DIY Road Trip Busy Bags for Toddlers

Because... You learn a thing or two when you're in a car for 14 hours with a 1.5 year old.

We had the pleasure of going on a long weekend getaway and attending a wedding in Colorado last week. Somehow we came up with the brilliant idea to drive a total of 30 hours there and back with our little one *please note the sarcasm*

The most important thing we learned for this experience is if you have to drive, travel at night.

Our little slept most of the way there, and woke up about 2 hours before we reached our destination. That was such a relief because that was his first road trip out of the state and we were worried that he wouldn't do so well since he's still so little. The journey home was a little different.

We traveled all day long.

It was hard on me to sit for so many hours at a time, so I know it was probably tougher on him. And considering he only had one major meltdown, I'd consider this a successful trip.

While I was packing for our Colorado retreat, I made sure I had several activities to keep him entertained and, even though his screen time is severely limited at home, he was allowed to watch a few pre-downloaded Netflix movies. I also used a dollar store cookie sheet as a work tray that could be set across my child's lap to create a surface for him to play and keep the pieces in one spot.

I like to put a few activities in a pencil pouch, because we also use these busy bags while we run errands and during the week for his curriculum. I try to have a fine motor, math and language activity in each one to keep them balanced. Most of these toddler friendly activities can be found year round at the dollar store and even in Target's dollar spot during back to school season.

If an activity has too many pieces, I put them in snack sized ziploc bags to try to keep it contained and to give him choices in the activity he wants to do. So far it's working out pretty well because my little guy hasn't figured out how to open the bag yet. But once he does, I will separate each busy bag to give each activity it's own bag.

We also took 3 of my 1.5 year old's favorite board books, because he loves listening to stories. I always try to pack a book that has multiple stories in it, because that eliminates the need to travel with so many books.

Here's the breakdown of our busy bucket:


I shared this organization hack on Instagram a while ago (follow me), but I picked up a few packs of these puzzles a while ago with this file folder to keep them contained. When my little got tired of putting the puzzles together, I had him name each image on the pieces to hold his attention a little longer.


1. DIY Felt Car track - I made the track out of felt and used yellow paint to make the marks. We placed it on top of our work tray (aka cookie sheet) and made different road patterns for the car to "drive" on.

2. DIY Lacing Beads A- I cut up different colored smoothie straws to make the beads and used a shoe lace for as the string. This one is one of my favorites, because the straws are easily replaceable and are less of a choking hazard than beads... They're also really easy to clean up.

3. Word Match Puzzle - These puzzles are apart of a set I found in Target's dollar spot during back to school season. Since my little one is under 2, we only used 2 at a time. Although he is still learning to put the puzzle pieces together, he can match the animals and images. An added challenge is the pieces are double sided, so it makes him use his problem solving skills a bit more.

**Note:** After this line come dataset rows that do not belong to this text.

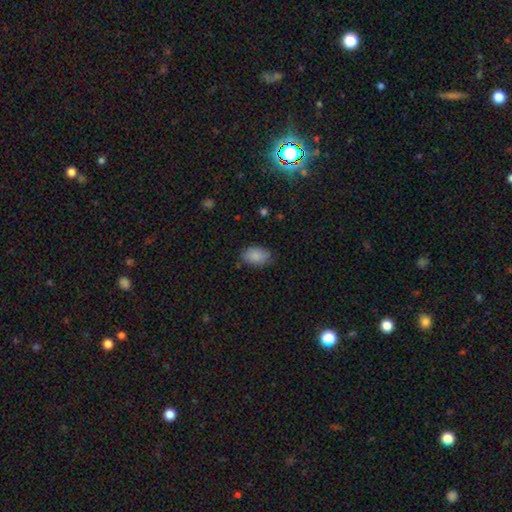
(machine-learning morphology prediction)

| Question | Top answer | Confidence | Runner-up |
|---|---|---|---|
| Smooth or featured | smooth | 87% | star or artifact (7%) |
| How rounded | in between | 90% | round (9%) |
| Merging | none | 81% | minor disturbance (15%) |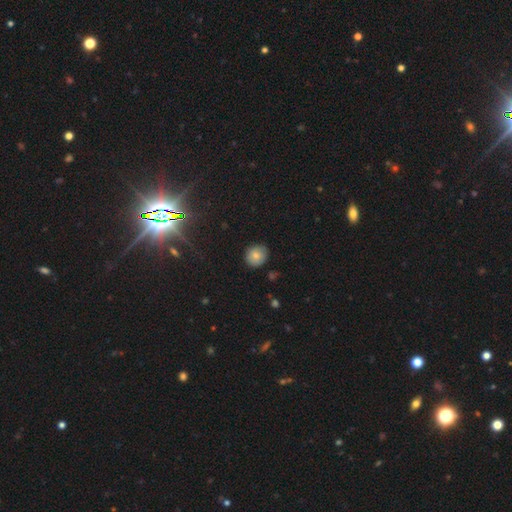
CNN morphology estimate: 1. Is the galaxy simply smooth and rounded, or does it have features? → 79% smooth, 11% featured or disk, 10% star or artifact.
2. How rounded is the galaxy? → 76% round, 23% in between, 1% cigar-shaped.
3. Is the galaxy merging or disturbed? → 81% none, 15% minor disturbance, 2% major disturbance, 1% merger.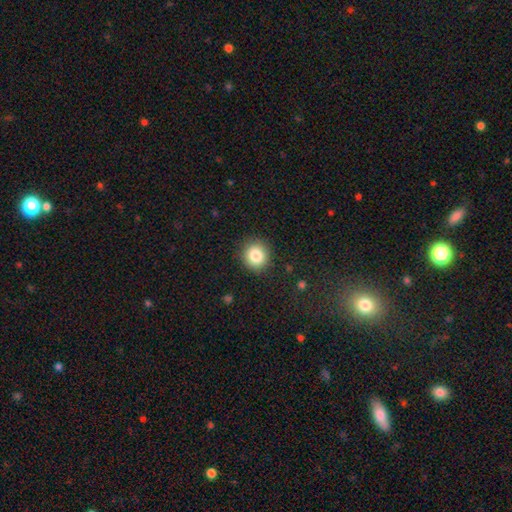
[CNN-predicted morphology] This is clearly a smooth galaxy (85%). How rounded: clearly round (89%). Merging: clearly none (89%).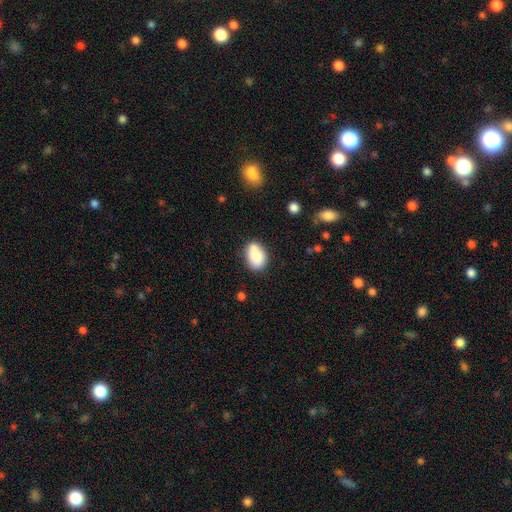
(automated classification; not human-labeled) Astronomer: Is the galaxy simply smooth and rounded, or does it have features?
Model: smooth — 80%.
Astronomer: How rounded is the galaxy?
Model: in between — 78%.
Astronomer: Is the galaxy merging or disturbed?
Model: none — 64%.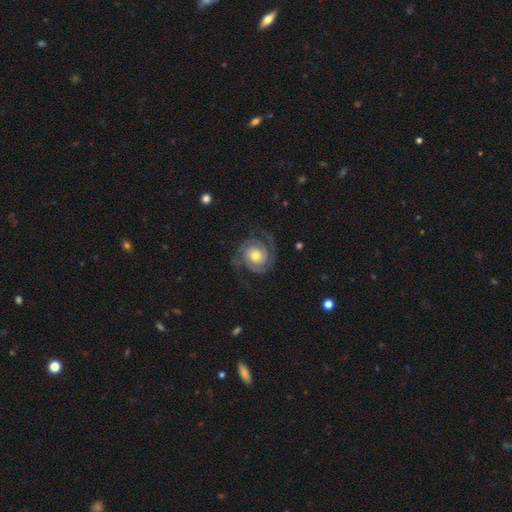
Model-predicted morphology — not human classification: smooth_or_featured: featured or disk (p=0.90) [alt: smooth p=0.05]
disk_edge_on: no (p=0.98) [alt: yes p=0.02]
bar: no (p=0.73) [alt: weak p=0.21]
has_spiral_arms: yes (p=0.98) [alt: no p=0.02]
spiral_winding: tight (p=0.60) [alt: medium p=0.33]
spiral_arm_count: 2 (p=0.78) [alt: 3 p=0.10]
bulge_size: moderate (p=0.69) [alt: small p=0.22]
merging: none (p=0.78) [alt: minor disturbance p=0.13]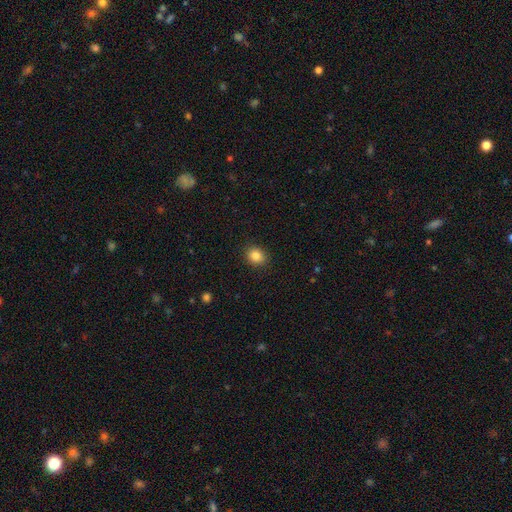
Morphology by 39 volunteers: A smooth galaxy with no disk features (97%) that is round (84%).

Vote fractions:
- Smooth or featured? smooth: 97% / star or artifact: 3% / featured or disk: 0%
- How rounded? round: 84% / in between: 16% / cigar-shaped: 0%
- Merging? none: 84% / minor disturbance: 11% / major disturbance: 3% / merger: 3%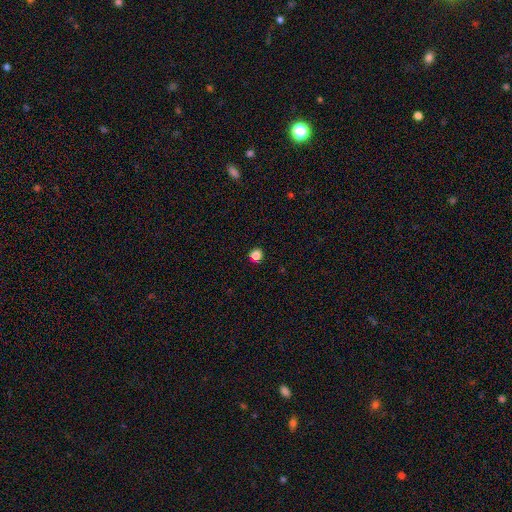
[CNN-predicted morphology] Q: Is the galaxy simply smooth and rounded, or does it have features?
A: smooth — 85%.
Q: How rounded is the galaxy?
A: round — 91%.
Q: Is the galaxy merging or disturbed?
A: none — 92%.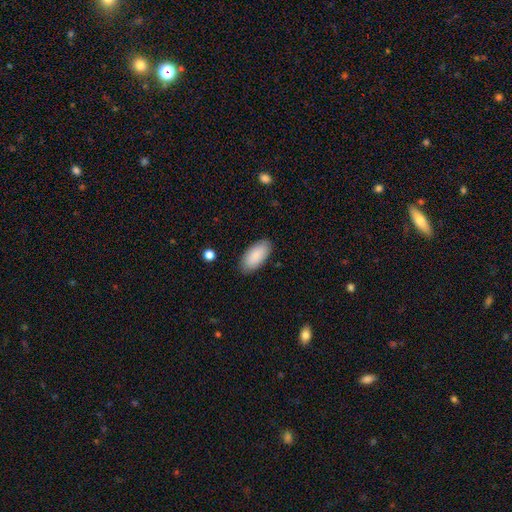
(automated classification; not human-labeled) Overall: smooth (88%). How rounded: in between (94%). Merging: none (86%).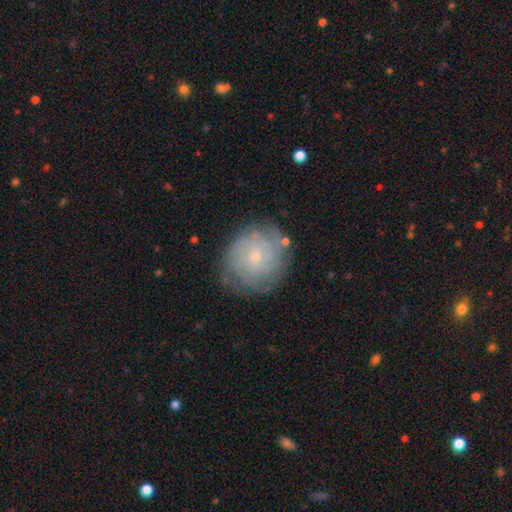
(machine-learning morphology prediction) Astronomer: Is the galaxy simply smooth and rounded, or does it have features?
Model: featured or disk — 63%.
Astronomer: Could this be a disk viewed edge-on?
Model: no — 97%.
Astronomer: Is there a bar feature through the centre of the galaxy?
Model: no — 72%.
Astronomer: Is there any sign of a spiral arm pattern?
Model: yes — 85%.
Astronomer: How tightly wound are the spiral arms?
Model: tight — 72%.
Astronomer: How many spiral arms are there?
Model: can't tell — 55%.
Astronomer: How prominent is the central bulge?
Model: small — 72%.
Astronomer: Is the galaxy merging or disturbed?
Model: none — 76%.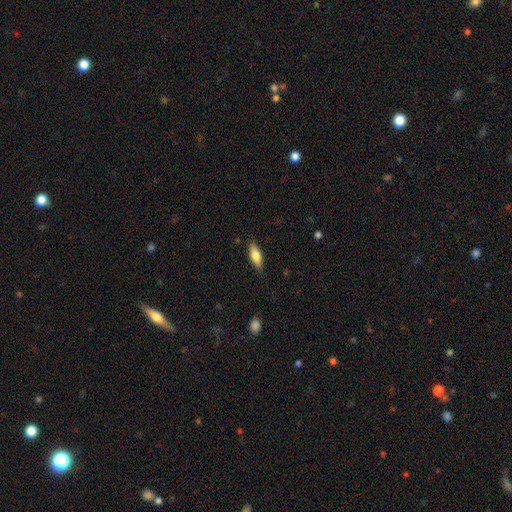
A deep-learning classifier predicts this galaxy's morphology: A smooth galaxy with no disk features (67%) that is in between round and cigar-shaped (60%).

Vote fractions:
- Smooth or featured? smooth: 67% / featured or disk: 27% / star or artifact: 6%
- How rounded? in between: 60% / cigar-shaped: 37% / round: 3%
- Merging? none: 86% / minor disturbance: 10% / major disturbance: 2% / merger: 1%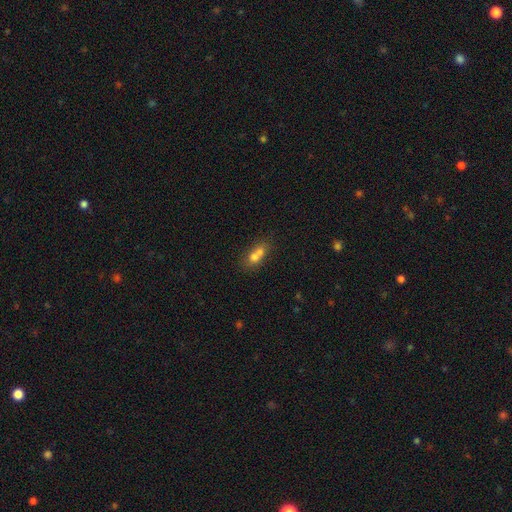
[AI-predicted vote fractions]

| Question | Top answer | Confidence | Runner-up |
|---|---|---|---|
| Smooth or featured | smooth | 67% | featured or disk (22%) |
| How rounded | in between | 49% | round (47%) |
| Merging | merger | 66% | none (23%) |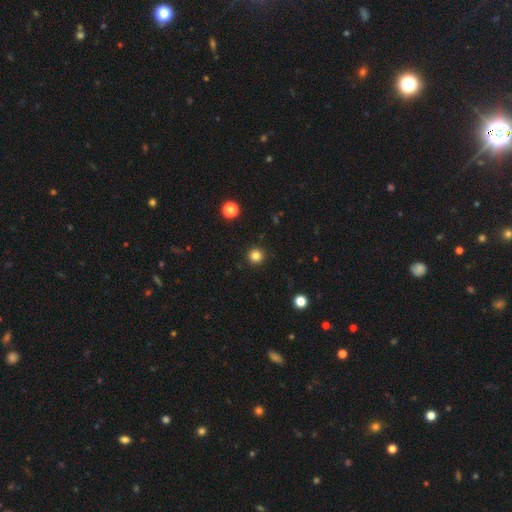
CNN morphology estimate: Smooth or featured? smooth (83%)
How rounded? round (96%)
Merging? none (93%)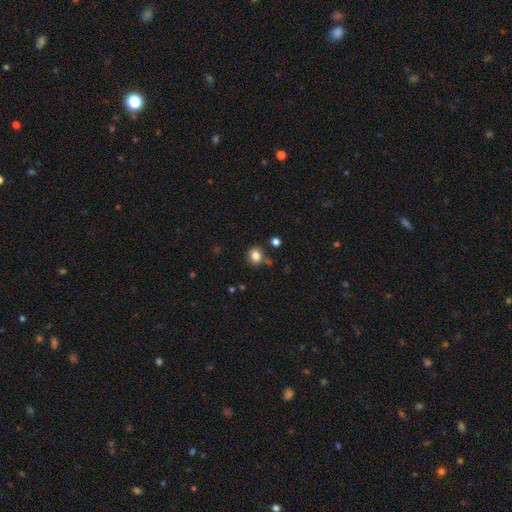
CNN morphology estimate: Smooth or featured: smooth — 83% (star or artifact — 12%)
How rounded: round — 81% (in between — 18%)
Merging: none — 76% (minor disturbance — 12%)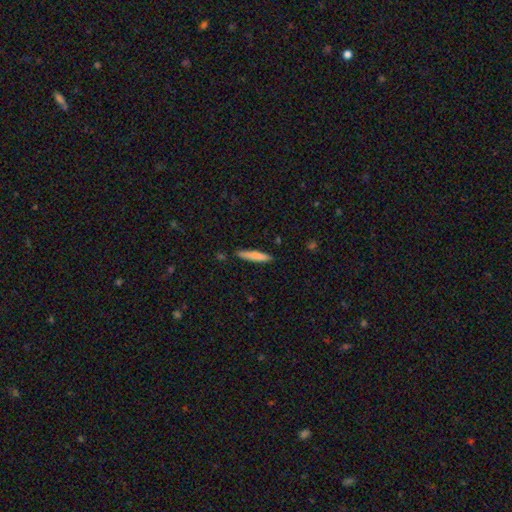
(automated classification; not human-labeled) Smooth or featured?
  - smooth: 77% *
  - featured or disk: 17%
  - star or artifact: 6%
How rounded?
  - cigar-shaped: 90% *
  - in between: 9%
  - round: 1%
Merging?
  - none: 86% *
  - minor disturbance: 10%
  - major disturbance: 2%
  - merger: 2%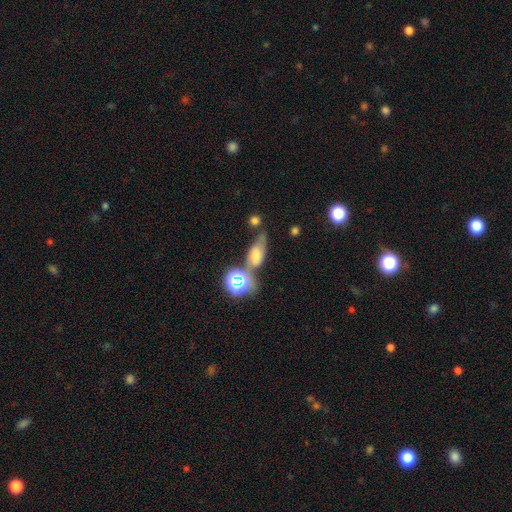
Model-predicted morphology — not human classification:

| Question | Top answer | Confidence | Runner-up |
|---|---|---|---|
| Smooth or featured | smooth | 53% | featured or disk (26%) |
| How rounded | in between | 67% | cigar-shaped (18%) |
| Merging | none | 48% | minor disturbance (23%) |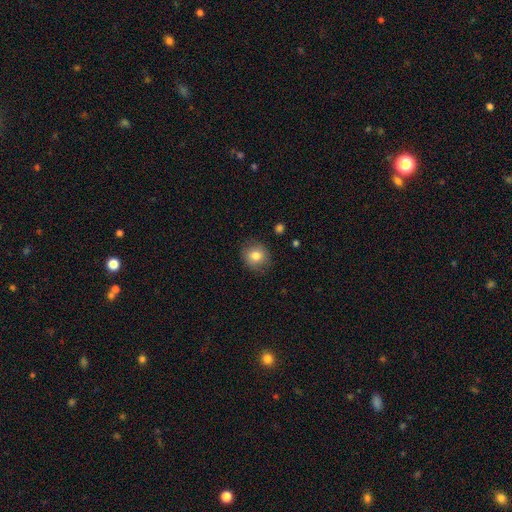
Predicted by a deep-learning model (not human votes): Overall: smooth (80%). How rounded: round (83%). Merging: none (86%).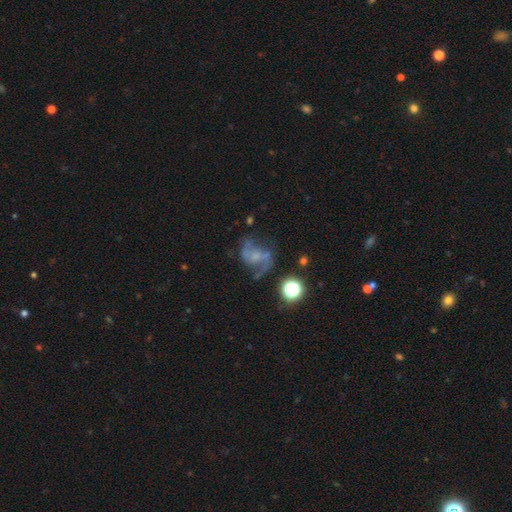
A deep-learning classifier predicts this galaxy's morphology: smooth-or-featured: featured or disk: 68% | smooth: 17% | star or artifact: 15%
  disk-edge-on: no: 97% | yes: 3%
    bar: no: 60% | weak: 31% | strong: 9%
    has-spiral-arms: yes: 83% | no: 17%
      spiral-winding: loose: 55% | medium: 36% | tight: 9%
      spiral-arm-count: 2: 80% | can't tell: 8% | 1: 7% | 3: 3% | 4: 1% | more than 4: 1%
    bulge-size: small: 39% | none: 36% | moderate: 19% | large: 4% | dominant: 2%
  merging: none: 47% | major disturbance: 25% | minor disturbance: 20% | merger: 7%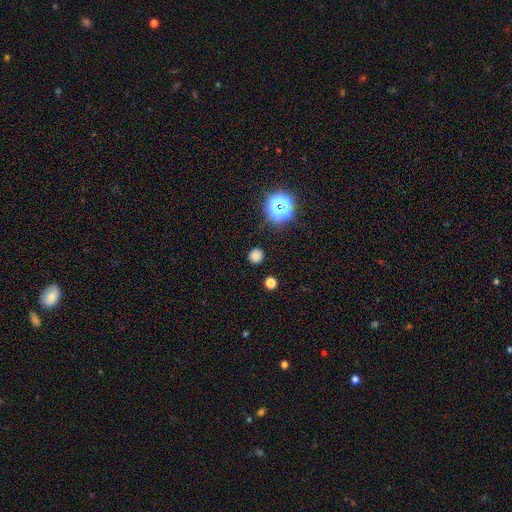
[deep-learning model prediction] A smooth galaxy with no disk features (75%) that is round (93%).

Vote fractions:
- Smooth or featured? smooth: 75% / star or artifact: 21% / featured or disk: 5%
- How rounded? round: 93% / in between: 6% / cigar-shaped: 1%
- Merging? none: 88% / minor disturbance: 7% / major disturbance: 3% / merger: 2%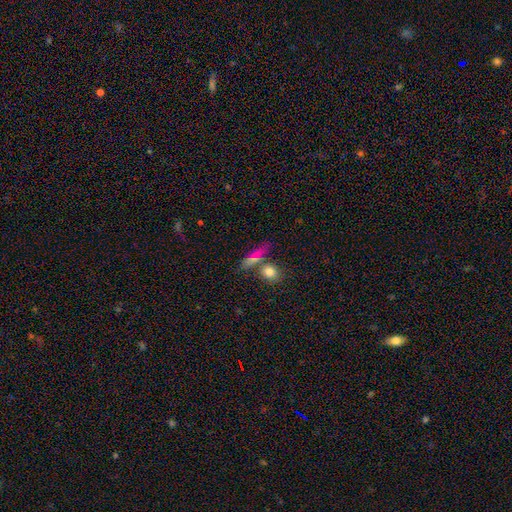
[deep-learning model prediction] This is likely a smooth galaxy (68%). How rounded: possibly cigar-shaped (54%). Merging: likely none (61%).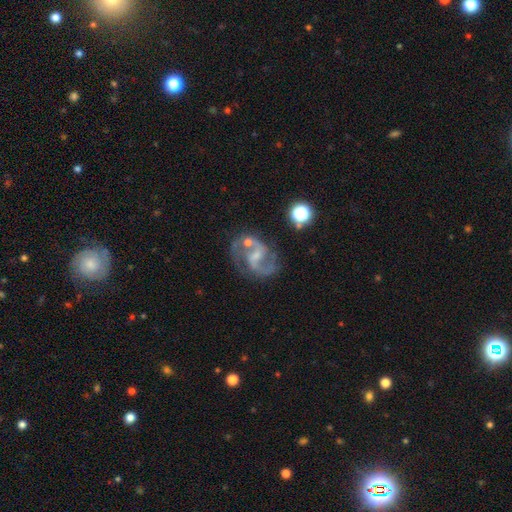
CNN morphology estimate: Smooth or featured? featured or disk (87%)
Edge-on disk? no (98%)
Bar? weak (53%)
Spiral arms? yes (96%)
Spiral winding? medium (57%)
Spiral arm count? 2 (90%)
Bulge size? small (57%)
Merging? none (63%)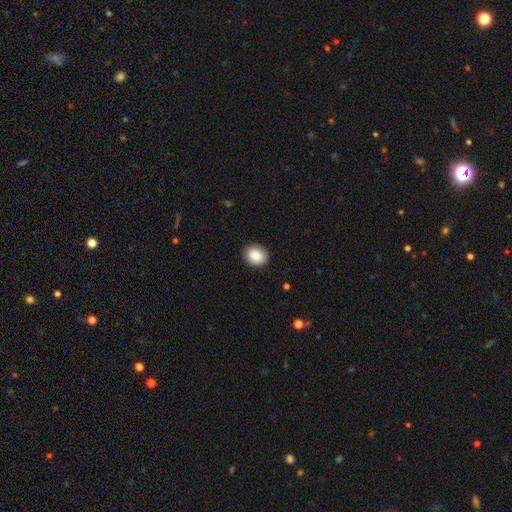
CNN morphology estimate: A smooth galaxy with no disk features (87%) that is round (63%). Merging: none (88%).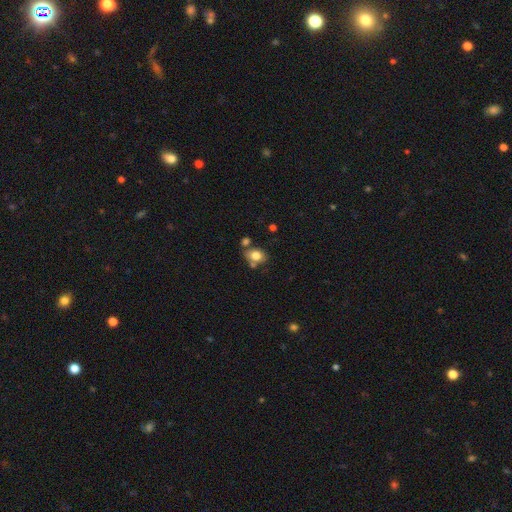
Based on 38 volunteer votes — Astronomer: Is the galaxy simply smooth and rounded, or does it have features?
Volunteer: smooth — 82%.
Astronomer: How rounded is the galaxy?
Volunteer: in between — 81%.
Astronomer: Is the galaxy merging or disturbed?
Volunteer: none — 37%, tied with merger at 37%.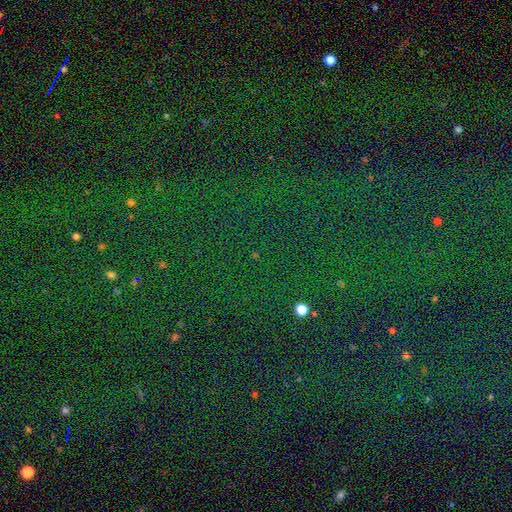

4. Pipe Cleaners - I love pipe cleaners can be used in so many fun ways like sorting the colors, bending them to make whatever their imaginations can create or dropping them into a water bottle for a little fine motor fun.

5. Counting activity - The counting cards and poms are another dollar spot find. I separate the set to have 2 out at a time because they are double sided. The cards have white circles in the ice cream for the kids to match the number of poms on.

6. Matching Activity - There's a few ways to play with matching activities for younger kids. One is to lay the cards out and have them match them that way, or our favorite is to separate the animals so I have a set and my son has the other. Then, we take turns asking for the animal on the card.

7. Popsicle Stick Color Match - I paint several sets of popsicle sticks various colors, then put the corresponding colors on a piece of card stock paper. Then, have my baby match the colors. We also use the popsicle sticks as flash cards to learn the colors.

8. DIY Lacing Beads B - This is very similar to #2, but is a little more difficult because the straw "beads" are longer, so it takes more concentration to get the string through.

9. Alphabet Puzzle - Another double sided, dollar spot find. I really like this busy bag activity because it has the upper and lower case letter (which I use to teach the name and sound of the letter) and an image and word that begins with the same letter. It comes in handy because I can show the word while stressing the beginning sounds of the word - which is a part of teaching kids how to read.

10. Number Match - I put numbers and counting dots on a piece of cardboard, then cut up a few popsicle sticks and put the numbers on one side and counting dots on the other. We are able to work on counting chronologically forward and backward, as well as work on skip counting by 2.

11. Wooden puzzle - I found this at Dollar Tree along with a few others like shapes, a plane and truck. Considering they are made from wood, keep my kid entertained and are only $1 a piece, I'd say that's a parenting win!

12. Transparent Color Cards - Another Dollar Tree find. You're supposed to be able to put the cards together to blend colors, but it doesn't work very well... but since I paid for it, it's going to get used, so we currently use them to learn the colors.

13. Coloring and Stickers - This is my little one's favorite. A pack of crayons, their favorite stickers and a mini journal (click to DIY your own) goes a long way on a long trip.

14. Opposites - These single-sided puzzles are apart of a set from Target and are a great visual representation and introduction to opposites.

15. Shape & Color Matching Puzzle - These double-sided puzzles are from, you guessed it... Target! I really enjoy this set because it teaches 2 fundamentals at once.

Do you have any road trip magic you use with your kids? Please share your wisdom!